By analyzing existing cross correlation between Ziff Davis and Baosheng Media Group, you can compare the effects of market volatilities on Ziff Davis and Baosheng Media and check how they will diversify away market risk if combined in the same portfolio for a given time horizon. You can also utilize pair trading strategies of matching a long position in Ziff Davis with a short position of Baosheng Media. Check out your portfolio center. Please also check ongoing floating volatility patterns of Ziff Davis and Baosheng Media.

Diversification Opportunities for Ziff Davis and Baosheng Media

0.56
  Correlation Coefficient

Very weak diversification

The 3 months correlation between Ziff and Baosheng is 0.56. Overlapping area represents the amount of risk that can be diversified away by holding Ziff Davis and Baosheng Media Group in the same portfolio, assuming nothing else is changed. The correlation between historical prices or returns on Baosheng Media Group and Ziff Davis is a relative statistical measure of the degree to which these equity instruments tend to move together. The correlation coefficient measures the extent to which returns on Ziff Davis are associated (or correlated) with Baosheng Media. Values of the correlation coefficient range from -1 to +1, where. The correlation of zero (0) is possible when the price movement of Baosheng Media Group has no effect on the direction of Ziff Davis i.e., Ziff Davis and Baosheng Media go up and down completely randomly.

Pair Corralation between Ziff Davis and Baosheng Media

Allowing for the 90-day total investment horizon Ziff Davis is expected to under-perform the Baosheng Media. But the stock apears to be less risky and, when comparing its historical volatility, Ziff Davis is 4.05 times less risky than Baosheng Media. The stock trades about -0.19 of its potential returns per unit of risk. The Baosheng Media Group is currently generating about -0.02 of returns per unit of risk over similar time horizon. If you would invest  348.00  in Baosheng Media Group on December 28, 2024 and sell it today you would lose (106.00) from holding Baosheng Media Group or give up 30.46% of portfolio value over 90 days.
Time Period3 Months [change]
DirectionMoves Together 
StrengthWeak
Accuracy100.0%
ValuesDaily Returns

Ziff Davis  vs.  Baosheng Media Group

 Performance 
       Timeline  
Ziff Davis 

Risk-Adjusted Performance

Very Weak

 
Weak
 
Strong
Over the last 90 days Ziff Davis has generated negative risk-adjusted returns adding no value to investors with long positions. In spite of fragile performance in the last few months, the Stock's fundamental indicators remain rather sound which may send shares a bit higher in April 2025. The latest tumult may also be a sign of longer-term up-swing for the firm shareholders.
Baosheng Media Group 

Risk-Adjusted Performance

Very Weak

 
Weak
 
Strong
Over the last 90 days Baosheng Media Group has generated negative risk-adjusted returns adding no value to investors with long positions. In spite of latest conflicting performance, the Stock's basic indicators remain stable and the newest uproar on Wall Street may also be a sign of mid-term gains for the firm private investors.

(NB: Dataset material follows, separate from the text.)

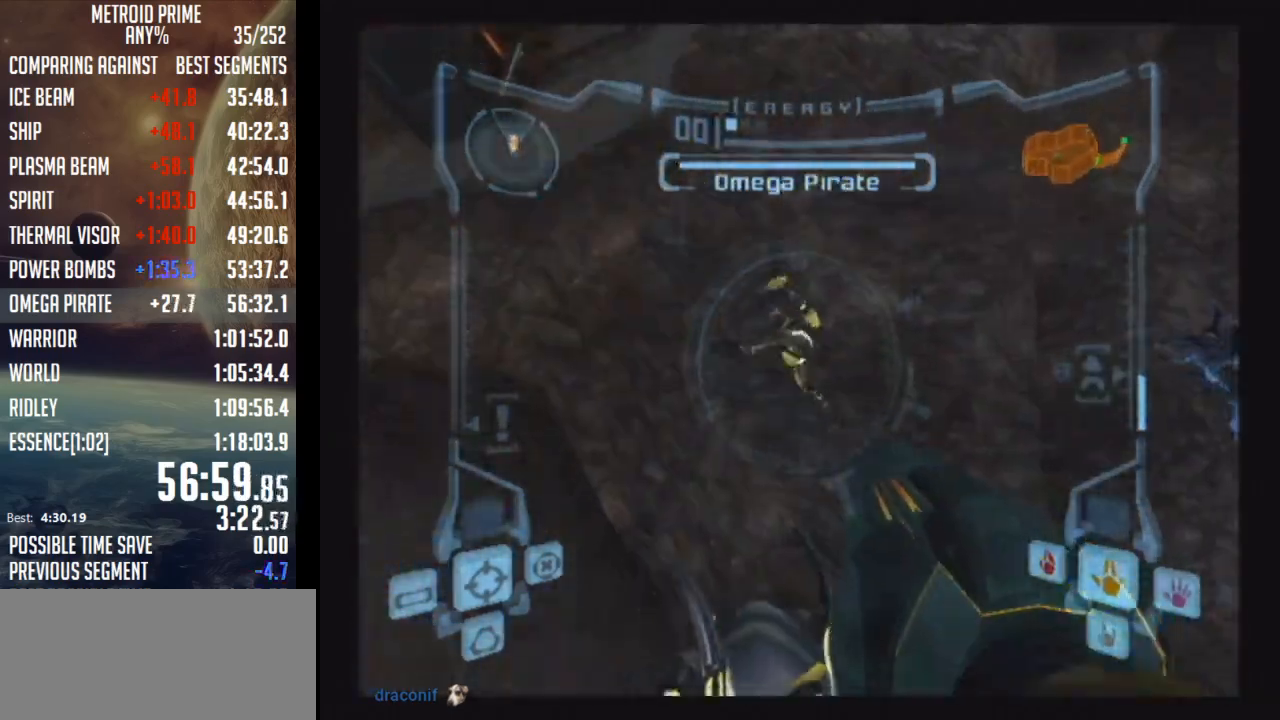
{"buttons": ["A", "B", "L1"], "left_stick": "right", "right_stick": "center", "events": [[67, "left_stick", "down-right"], [283, "B", "down"], [333, "B", "up"], [367, "left_stick", "right"], [467, "B", "down"]]}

Ziff Davis and Baosheng Media Volatility Contrast

   Predicted Return Density   
       Returns  

Pair Trading with Ziff Davis and Baosheng Media

The main advantage of trading using opposite Ziff Davis and Baosheng Media positions is that it hedges away some unsystematic risk. Because of two separate transactions, even if Ziff Davis position performs unexpectedly, Baosheng Media can make up some of the losses. Pair trading also minimizes risk from directional movements in the market. For example, if an entire industry or sector drops because of unexpected headlines, the short position in Baosheng Media will offset losses from the drop in Baosheng Media's long position.
The idea behind Ziff Davis and Baosheng Media Group pairs trading is to make the combined position market-neutral, meaning the overall market's direction will not affect its win or loss (or potential downside or upside). This can be achieved by designing a pairs trade with two highly correlated stocks or equities that operate in a similar space or sector, making it possible to obtain profits through simple and relatively low-risk investment.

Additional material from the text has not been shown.